After surrounding and defeating an Austrian army at Ulm in October 1805, Napoleon's army, supported by the Bavarian Army, marched to the east. On 30 October (or 31, depending on how you look at the campaign), Beaumont's vanguard engaged and defeated a minor Austrian force in the battle of Mehrnbach (also called battle of Ried).

== Battle ==
Not long after, Beaumont reached the fortified Russian positions. None of the opposing sides actually wanted to fight (the Russians had 4 jäger battalions, some hussars, and a few horse artillery cannons, while the French had 3 cavalry regiments and 2 infantry regiments). Therefore, this part of the battle was limited to a small fight and firefight over a village near the Russian positions.

The Austrians, under Major General Schustekh, wanted to cross the Traun river and unite with the main army under Kutusov. His rearguard was pushed back by the French, and soon the fighting came to the bridge over the river. Though the Austrians set fire on it, the French crossed the river by boat a while later.

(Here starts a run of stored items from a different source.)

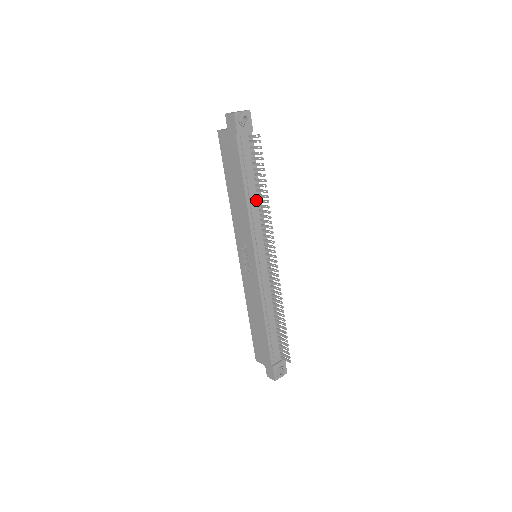
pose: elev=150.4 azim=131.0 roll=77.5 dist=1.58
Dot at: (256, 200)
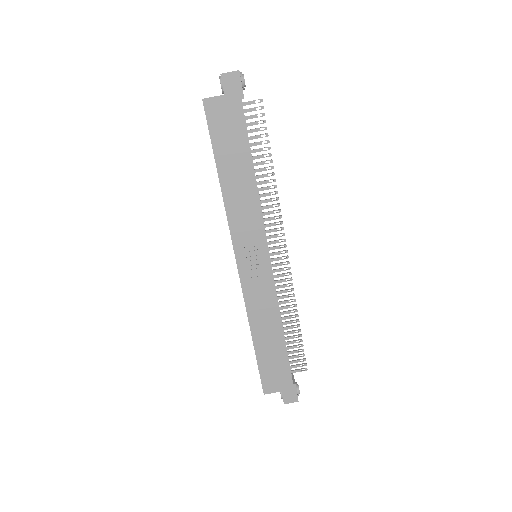
Dot at: occluded
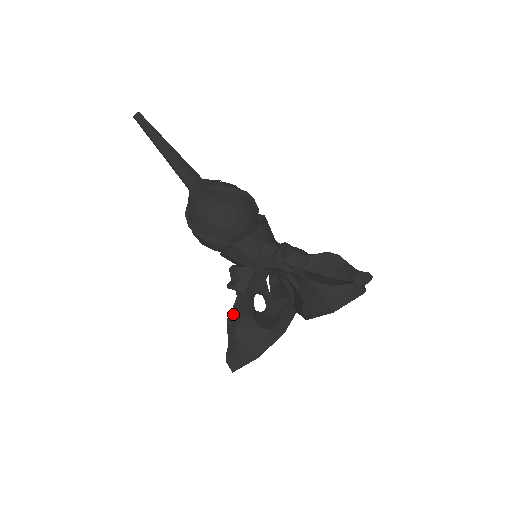
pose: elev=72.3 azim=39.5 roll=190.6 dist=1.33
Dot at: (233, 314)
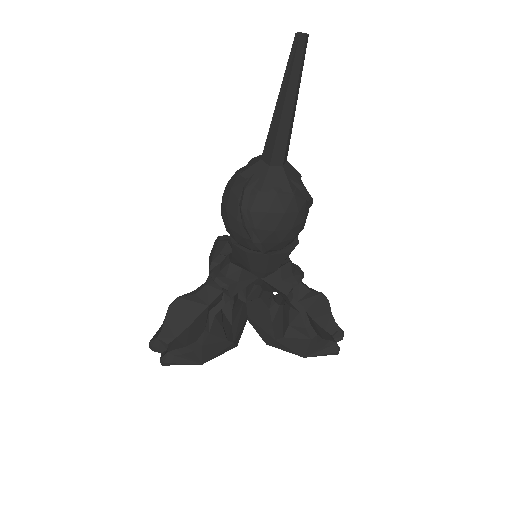
Dot at: (190, 298)
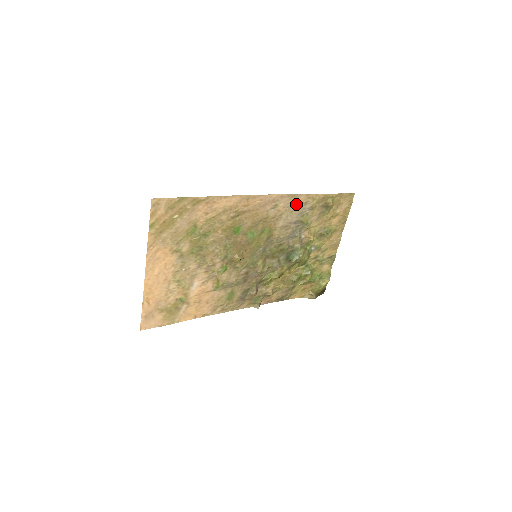
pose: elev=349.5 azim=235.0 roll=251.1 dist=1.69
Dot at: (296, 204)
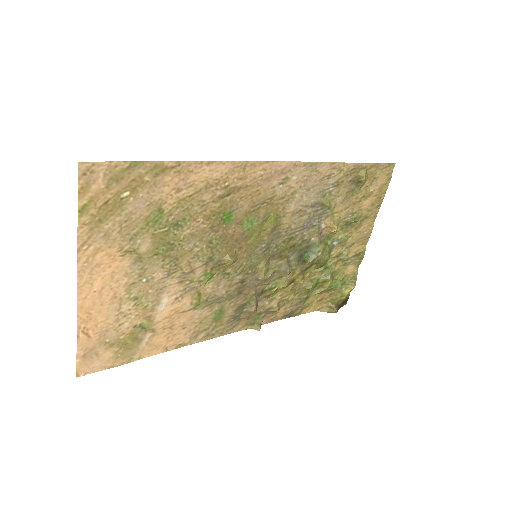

At Lambach the French lost around 50 men, the Russians 148 men and 1 cannon. The Austrians lost around 400 men.

== Aftermath ==
The battle of Lambach was a part of several Austrian and Russian attempts to slow down the French advance, to give Kutusov's army time to retreat. Though these battles were mostly defeats, they gave time to Kutusov's army, so they could retreat. On 13 November French troops entered Vienna without a shot being fired. On 2 December the Austro-Russian army was defeated at Austerlitz. A few days later the war of the Third Coalition was over.